R187. Recovery as Discovery: Rethinking Nature Writing. (Tom Montgomery-Fate, David Gessner, Alison Hawthorne Deming, Gretchen Legler, John Price, Kathleen Dean Moore) Since Thoreau’s invention of the nature memoir 160 years ago, much of the natural environment itself has been damaged or destroyed. Thus, today’s nature writer must attend to both the natural world and her/his own role in its slow destruction. Their task now is less to discover and record the rare, than to recover and nurture the ravaged. This panel of nature writers will explore how they’ve addressed this paradox in their work.

Virginia C Room
Marriott Wardman Park, Lobby Level

R178. Playing for Keeps: Intensity and Creativity in the Lyric Essay. (Steven Harvey, Kathryn Winograd, Robert Root, Rebecca McClanahan) The lyric essay gives writers the license to experiment—to play with language in fresh and surprising ways—but if this playfulness lacks intensity the lyric essay can become a game, or worse, an idle exercise.
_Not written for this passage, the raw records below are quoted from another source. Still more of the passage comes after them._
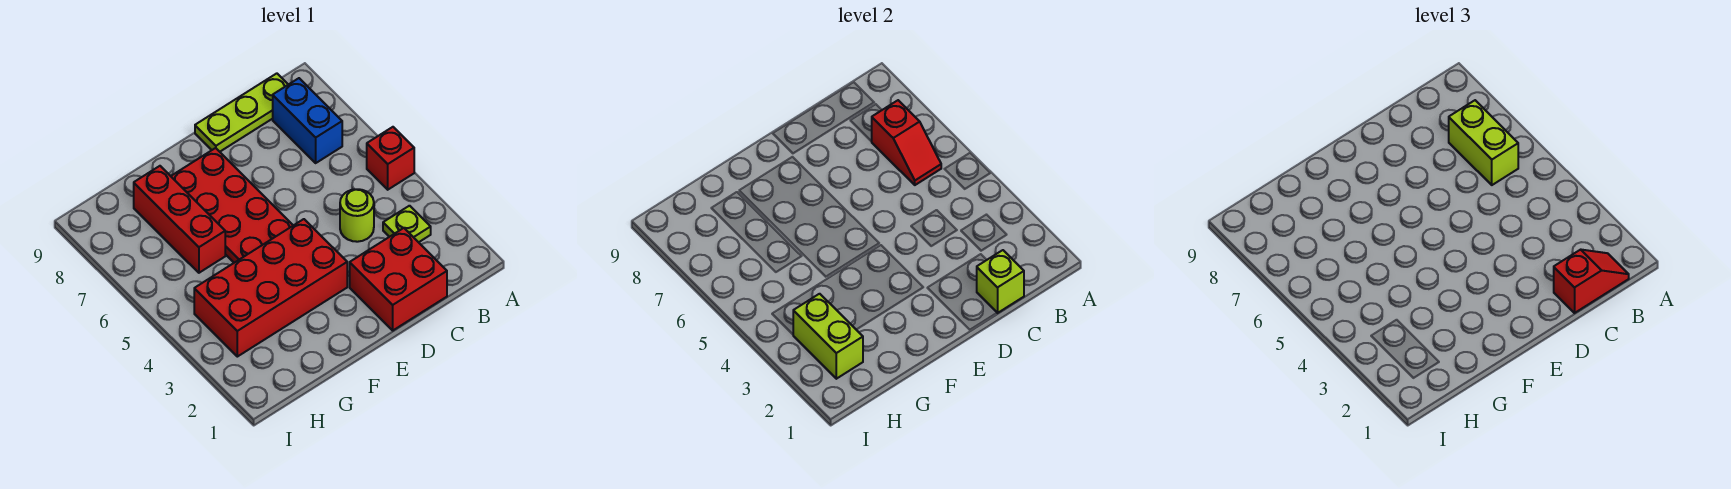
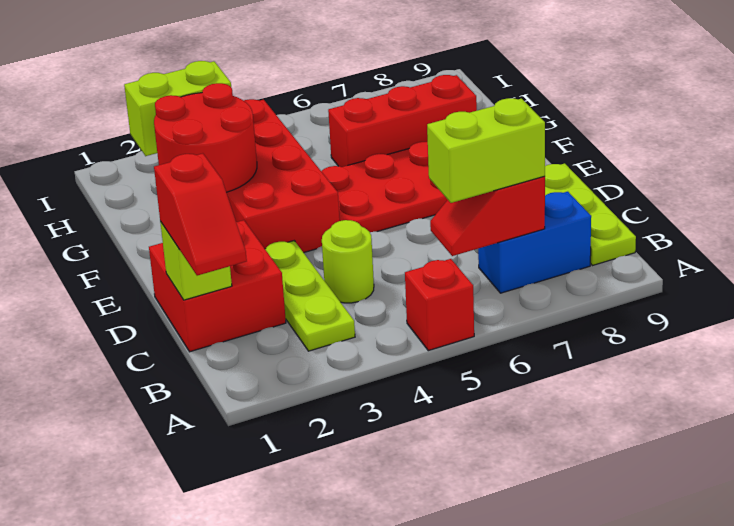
lime plate B3 level 1 -> lime plate B3:D3 level 1
none -> red round brick F2:G3 level 2

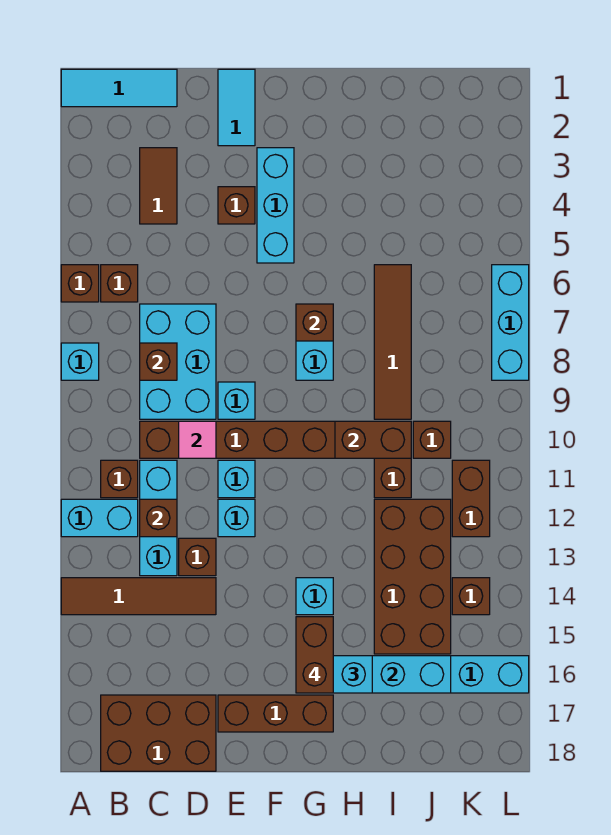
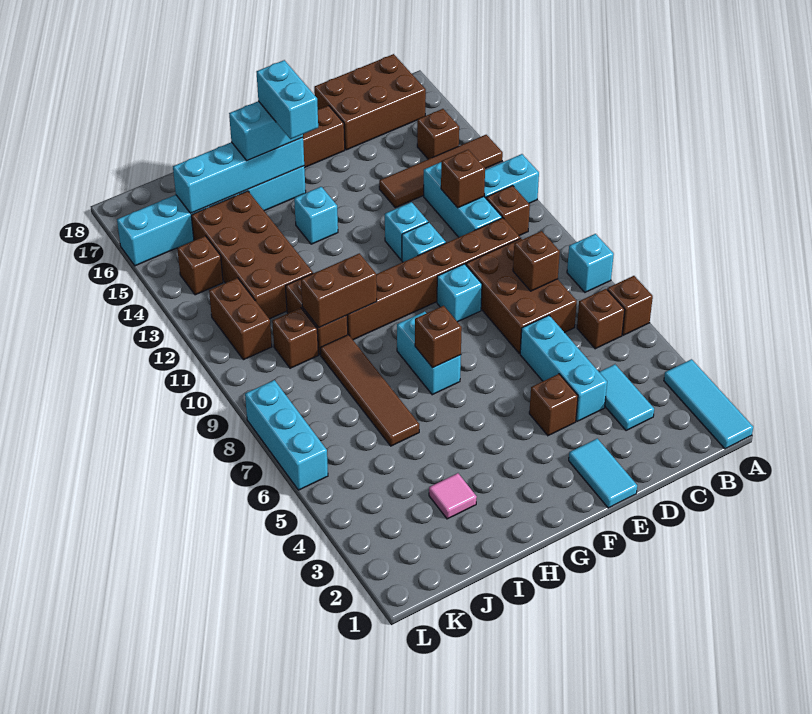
cyan tile A1:C1 level 1 -> cyan tile A1:A3 level 1
brown tile C3:C4 level 1 -> cyan tile C3:C4 level 1
cyan brick C7:D9 level 1 -> brown brick C7:D9 level 1
pink tile D10 level 2 -> pink tile I3 level 1
brown brick D13 level 1 -> brown brick B15 level 1
cyan brick F3:F5 level 1 -> cyan brick D4:D6 level 1
brown brick G15:G16 level 4 -> cyan brick G15:G16 level 4

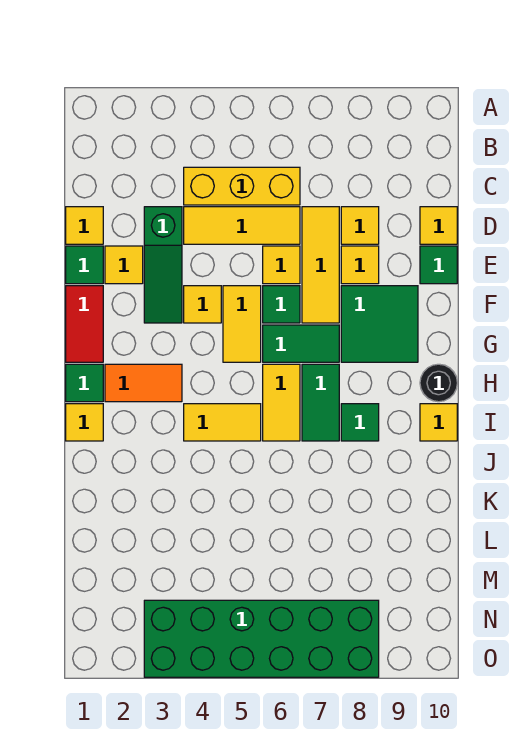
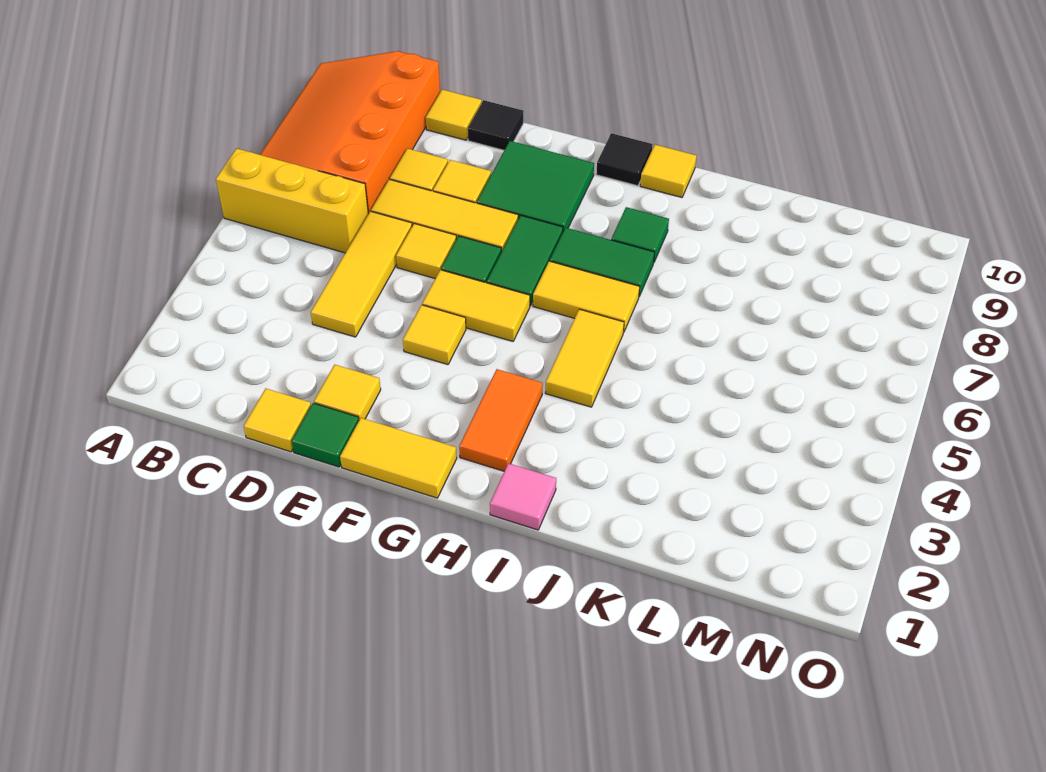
none -> orange slope A7:C10 level 1 top C
yellow brick C4:C6 level 1 -> yellow brick A6:C6 level 1
green slope D3:F3 level 1 top D -> none
green tile E10 level 1 -> black tile E10 level 1
red tile F1:G1 level 1 -> yellow tile F1:G1 level 1
green tile H1 level 1 -> none
black round brick H10 level 1 -> black tile H10 level 1
yellow tile I1 level 1 -> pink tile I1 level 1
green brick N3:O8 level 1 -> none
What do writers do to animate the form so that it not only enjoys the freedom to explore but achieves the level of passion and intelligence we expect from all great writing? A panel of writers will consider the question and offer concrete suggestions.

3 to 4:15 pm

Maryland Suite Room
Marriott Wardman Park, Lobby Level

R193. What’s Normal in Nonfiction? (Steven Church, Debra Marquart, Ander Monson, Bonnie J. Rough, Bob Shacochis) Moderated by editors of the Normal School, the panel will feature a discussion of the polarizing questions concerning the ethics and aesthetics of nonfiction writing today. Is the nonfiction writer’s obligation to the art or to the subject? The audience? Can you conflate time, use composite or fictionalized characters, or borrow material from other sources without citing it? Panelists will consider what the role of the nonfiction writer is today and how that role is defined by ethical concerns for subject and audience, and/or aesthetic concerns for art, genre, form, and technique.

Palladian Ballroom
Omni Shoreham Hotel, West Lobby

R208. What Women DON’T Write About When We Write About Sex. (Xu Xi, Mary Anne Mohanraj, Honor Moore, Victoria Redel, Ellen Bass, Sue William Silverman) In a post-feminist age, the memoir has blown the lid off sexual secrets, and in all genres, women have written increasingly frankly about sexuality over the last fifty years. It almost seems that nothing is off limits. But what’s the art and craft of this sexual “anything goes”? Six women discuss the treatment of sex in their writing and ask: do we write Passion? Do we write Lust? Do we write Love? And what don’t we write about when we write about sex?

4:30 to 5:45 pm

Thurgood Marshall East Room Marriott Wardman Park, Mezzanine Level

R217. Status Update: The Personal Essay in the Age of Facebook. (Jen McClanaghan, Phillip Lopate, Bob Shacochis, Debra Monroe, Jocelyn Bartkevicius, Susan McCallum-Smith) Between the ever-popular tell-all memoir and ubiquitous status updates on websites such as Facebook and Twitter, the confession has never been so popular or so utterly mundane. We know more about each other than ever before and yet little that’s truly intimate or insightful. This panel will discuss the tradition of the personal essay and what it might offer the contemporary reader and writer, namely the opportunity for real insight and reflection.

10:00 p.m.-Midnight

Thurgood Marshall
Marriott Wardman Park, Mezzanine Level
R233. AWP Public Reception & Dance Party. A Dance Party with music by DJ Neza. Free beer and wine from 10:00 to midnight.